Valor econômico, v.20, n.4854, 09/10/2019. Opinião, p. A10

 

Brasil ainda está muito longe da liberalização do câmbio 

09/10/2019

 

 

O projeto de liberalização cambial a ser encaminhado pelo Banco Central e Ministério da Economia ao Congresso é tão ambicioso a ponto de parecer irreal. Com a intenção secundária, embora importante, de livrar-se de entulhos burocráticos, ele explicita um objetivo muito polêmico na teoria e na prática: a livre movimentação de capitais. Seu artigo 2 é claro: “As operações no mercado de câmbio podem ser realizadas livremente, sem limitação de valor” a partir de sua aprovação, desde que feitas de acordo com a lei e segundo os regulamentos do Banco Central. Na prática, define limites do que poderá ser a política econômica não só do atual governo como dos futuros.
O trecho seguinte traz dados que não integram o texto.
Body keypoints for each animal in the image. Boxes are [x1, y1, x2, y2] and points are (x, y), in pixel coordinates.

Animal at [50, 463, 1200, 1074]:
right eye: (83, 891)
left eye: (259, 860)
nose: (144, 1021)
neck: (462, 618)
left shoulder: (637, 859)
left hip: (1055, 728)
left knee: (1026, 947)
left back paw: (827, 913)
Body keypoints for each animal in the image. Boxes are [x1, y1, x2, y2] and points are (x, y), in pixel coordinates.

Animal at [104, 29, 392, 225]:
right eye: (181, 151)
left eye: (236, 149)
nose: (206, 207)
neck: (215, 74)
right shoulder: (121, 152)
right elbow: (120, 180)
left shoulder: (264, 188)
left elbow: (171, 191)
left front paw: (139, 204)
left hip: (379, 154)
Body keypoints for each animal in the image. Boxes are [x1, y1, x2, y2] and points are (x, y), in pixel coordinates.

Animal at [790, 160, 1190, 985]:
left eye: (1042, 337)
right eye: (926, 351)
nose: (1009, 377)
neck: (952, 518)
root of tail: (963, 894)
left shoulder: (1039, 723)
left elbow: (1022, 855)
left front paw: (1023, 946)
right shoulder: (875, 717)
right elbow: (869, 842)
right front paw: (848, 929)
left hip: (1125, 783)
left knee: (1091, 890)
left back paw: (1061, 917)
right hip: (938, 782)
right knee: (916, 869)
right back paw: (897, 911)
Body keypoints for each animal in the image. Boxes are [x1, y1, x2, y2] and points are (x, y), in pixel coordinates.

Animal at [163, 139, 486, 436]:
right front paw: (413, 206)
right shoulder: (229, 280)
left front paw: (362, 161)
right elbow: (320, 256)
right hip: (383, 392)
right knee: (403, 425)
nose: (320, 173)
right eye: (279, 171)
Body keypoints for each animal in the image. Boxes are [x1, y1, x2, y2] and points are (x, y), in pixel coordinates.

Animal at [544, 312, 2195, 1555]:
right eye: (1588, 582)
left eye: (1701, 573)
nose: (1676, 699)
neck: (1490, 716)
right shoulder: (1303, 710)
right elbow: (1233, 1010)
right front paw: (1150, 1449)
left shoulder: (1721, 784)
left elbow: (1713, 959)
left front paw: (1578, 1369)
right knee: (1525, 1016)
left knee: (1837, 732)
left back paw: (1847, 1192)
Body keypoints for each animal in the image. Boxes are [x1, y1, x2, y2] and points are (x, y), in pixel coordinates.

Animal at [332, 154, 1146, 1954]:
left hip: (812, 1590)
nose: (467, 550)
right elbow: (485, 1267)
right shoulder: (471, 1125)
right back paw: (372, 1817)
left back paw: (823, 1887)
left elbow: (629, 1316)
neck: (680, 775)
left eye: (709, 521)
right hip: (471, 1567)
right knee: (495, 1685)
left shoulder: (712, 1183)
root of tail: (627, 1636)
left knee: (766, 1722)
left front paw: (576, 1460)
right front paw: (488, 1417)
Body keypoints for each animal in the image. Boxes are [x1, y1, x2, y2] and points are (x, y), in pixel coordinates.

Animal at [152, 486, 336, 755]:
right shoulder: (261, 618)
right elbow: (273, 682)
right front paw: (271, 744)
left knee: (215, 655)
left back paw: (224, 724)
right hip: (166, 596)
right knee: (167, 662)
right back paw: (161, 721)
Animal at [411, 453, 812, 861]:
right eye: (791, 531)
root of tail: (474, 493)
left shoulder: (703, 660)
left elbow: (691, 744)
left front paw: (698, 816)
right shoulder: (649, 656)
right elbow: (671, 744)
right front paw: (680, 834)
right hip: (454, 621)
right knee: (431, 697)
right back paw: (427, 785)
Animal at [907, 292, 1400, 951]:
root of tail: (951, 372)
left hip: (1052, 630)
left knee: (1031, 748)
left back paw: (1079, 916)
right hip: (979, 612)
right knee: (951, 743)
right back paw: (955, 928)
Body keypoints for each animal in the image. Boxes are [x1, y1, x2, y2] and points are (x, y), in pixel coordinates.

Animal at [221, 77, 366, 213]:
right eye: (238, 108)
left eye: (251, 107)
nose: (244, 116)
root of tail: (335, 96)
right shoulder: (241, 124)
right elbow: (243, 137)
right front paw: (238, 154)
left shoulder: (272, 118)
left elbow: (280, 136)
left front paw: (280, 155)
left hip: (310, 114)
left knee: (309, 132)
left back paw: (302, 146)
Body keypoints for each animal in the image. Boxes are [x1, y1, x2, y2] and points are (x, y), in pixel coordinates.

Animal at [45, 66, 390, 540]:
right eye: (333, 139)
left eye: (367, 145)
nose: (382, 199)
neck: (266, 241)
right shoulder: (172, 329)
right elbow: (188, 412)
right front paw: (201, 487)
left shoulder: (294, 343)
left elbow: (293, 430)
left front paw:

Há a óbvia necessidade de modernizar a legislação cambial atual, dezenas de artigos espalhados por um labirinto de dispositivos legais, alguns deles do início do século XX. Mas a meta final que dá a direção dos passos intermediários é pôr fim ao curso forçado do real, algo que livrou o Brasil de encrencas maiores do que as que enfrentou até agora.

O projeto dispõe que a livre movimentação de capitais está em linha com o que fazem as economias avançadas e as principais economias emergentes, ignorando o exemplo mais importante, que é o da China, segunda maior economia do mundo, e das dinâmicas economias asiáticas, que encontraram formas mais eficientes de adaptação ao mundo globalizado do que a pretensão de tornar conversíveis suas moedas. O Brasil está longe de possuir as condições econômicas que permitam essa abertura. A promessa de que a liberalização será feita com “prudência” tem de ser vista com algum ceticismo. As diretorias do Banco Central mudam, assim como seus graus de sensatez, mas as leis ficam.

O Brasil não é sequer grau de investimento para poder dar passos iniciais nesta direção. Continua enredado em uma terrível armadilha fiscal, sua economia continua basicamente instável - foi do quase paraíso em 2010 ao inferno em 2014, início da maior recessão da história - e não têm forças para sustentar crescimento razoável por um par de anos.

A livre movimentação de capitais tem de ser vista de forma pragmática, não ideológica. Pode funcionar ou não, dependendo de uma série de características históricas, políticas e econômicas. A China chegou ao que é fazendo o contrário do que prega o anteprojeto do BC. Ela não tem a menor intenção de liberar a conta de capitais em breve, se é que algum dia o fará. A experiência latino-americana também é mais negativa que positiva sobre este ponto.

O México quebrou duas vezes, em 1982 e 1995, por políticas macroeconômicas erradas das quais sobressai a dívida pública contraída majoritariamente em dólares, combinada com desequilíbrios desastrosos no balanço de pagamento. Teve melhor sorte que a terceira maior economia latina, a Argentina, que sobrevive de crise em crise, sempre beirando a ruína, sem abandonar uma política cambial liberal. O México pelo menos tem agora a justificativa econômica para isso, ao fazer parte da área do dólar, sacramentada por um acordo econômico com EUA e Canadá.

A Argentina foi tão longe quanto possível na liberalização cambial, com resultados tétricos - não tem mais moeda nacional. Sua mais extravagante experiência com a conversibilidade foi o “currency board” do ex-ministro Domingo Cavallo, que prometia livrá-la de suas mazelas: inflação muito alta, déficit público insustentável e baixas reservas internacionais. Terminou em tragédia, com um presidente fugindo da sede do governo de helicóptero diante de massas enfurecidas.

A situação argentina dá vários exemplos do que não se deve fazer. Além da escassez de dólares criada por déficits em conta corrente, há o insaciável apetite doméstico pela moeda americana, saciado pela permissão das contas bancárias em divisas externas, cujos montantes podem ser livremente remetidos ao exterior. Com demanda tão grande, acumular reservas internacionais tornou-se bem mais difícil e a saída argentina foi sempre a emissão de dívida soberana em dólares, com resultados conhecidos. Mauricio Macri seguiu o caminho de sempre e sua bancarrota, política e econômica, é a mais recente, não a última.

As condições estruturais da economia precisam mudar muito antes de o Brasil sequer pensar em dar este passo. Serão necessários anos a fio de crescimento sustentado com inflação civilizada, aumento da produtividade e juros baixos. Afirmar, como a exposição de motivos do projeto, que a liberdade cambial “é compatível com o atual grau de inserção da economia brasileira nas cadeias globais” é inverter a ordem dos fatores, com consequências imprevisíveis.